To conduct KYC quickly and properly, crypto services often delegate this to specialized third-party solutions.

We also invite you to listen to Sumsub’s “What The Fraud?” podcast episode on crypto fraud to learn about the latest fraud trends and ways to combat crypto fraud.

Crypto transaction monitoring

Another AML requirement for VASPs is transaction monitoring. More specifically, , VASPs have to monitor customer activities and transactions on an ongoing basis in order to determine and report to authorities the following:

• if transactions are complex or unusually large
• a transactions of an unusual nature
• transactions that have no obvious economic or legal purpose
• if there is any suspicion of money laundering or terrorist financing,

The FATF outlines the following red flags of money laundering when observing transactions:

• Anonymous transactions. Use of private coins, trading on unlicensed exchanges or through proxies, use of the same IP address to operate numerous cryptocurrency wallets anonymously.
• Transactional behavior. Suspicious cryptocurrency transaction patterns, such as high transaction frequency in a short period of time or quick deposits and withdrawals of funds into a newly formed account.
• Geographic risks. Cryptocurrency transactions that are carried out into or out of high-risk nations or jurisdictions, or that send currency to exchanges outside of the customer’s home country. 
• Structured transactions. Multiple cryptocurrency transactions that are deliberately structured in amounts that do not trigger reporting thresholds. 
• Inadequate CDD. Cryptocurrency transactions involving accounts that have refused or avoided inquiries for identifying information.
• Money-mules. Elderly or financially vulnerable clients exploited as mules to carry out transactions for money launderers.

FAQ

• How are cryptocurrencies regulated in countries around the world?
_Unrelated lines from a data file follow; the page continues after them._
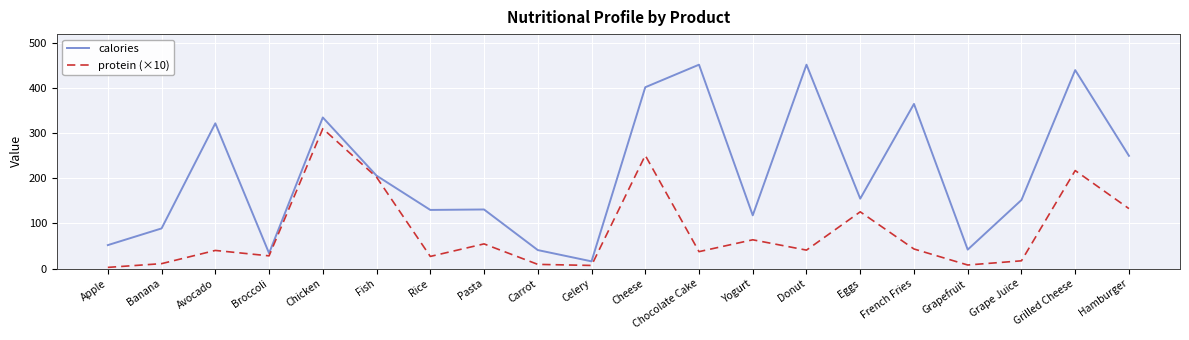

What are all the series names shown in the legend?

calories, protein (×10)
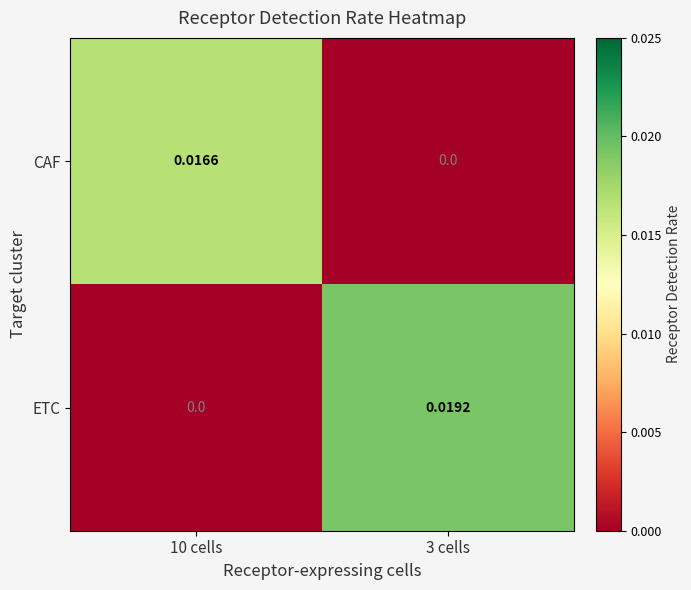

At which category is the sum across all series the highest?

3 cells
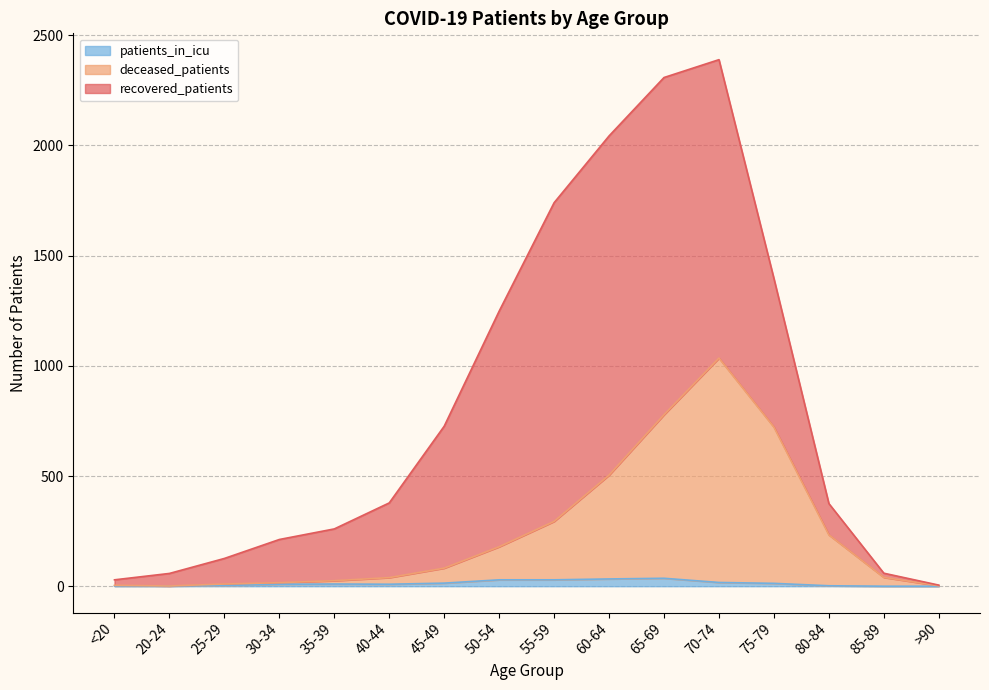

At which label does deceased_patients reach its minimum?

20-24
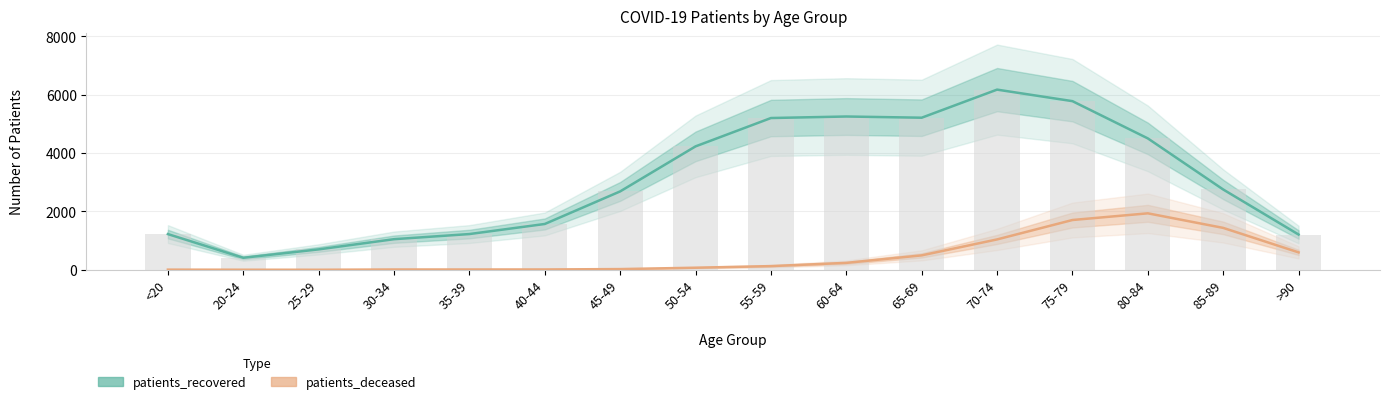

What are all the series names shown in the legend?

patients_deceased, patients_recovered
  The FATF, a global anti-money laundering watchdog, issues standards and recommendations on cryptocurrency regulations, which are not legally binding. However, they are often reflected in local crypto legislation, sometimes with modifications. In general, in most jurisdictions, cryptocurrencies and companies providing such services (VASPs) are subject to AML regulation on par with financial institutions. Additionally, registration/licensing requirements are applicable to them.

• Who regulates crypto?

  VASPs are supervised on a national level. International organizations, like the FATF, issue standards and recommendations for VASP regulations, which each jurisdiction uses as the basis for developing their own legislation.

• Is crypto regulated by the government?

  Usually cryptocurrency is regulated by a government institution or agency, for example, a central bank or FIU.

• What regulations will be affecting crypto?

  On the EU level, Markets in Crypto-Assets (MiCA) project adoption is due. In addition, more jurisdictions are implementing the FATF Travel Rule (including Lithuania, the United Kingdom, Switzerland, etc.).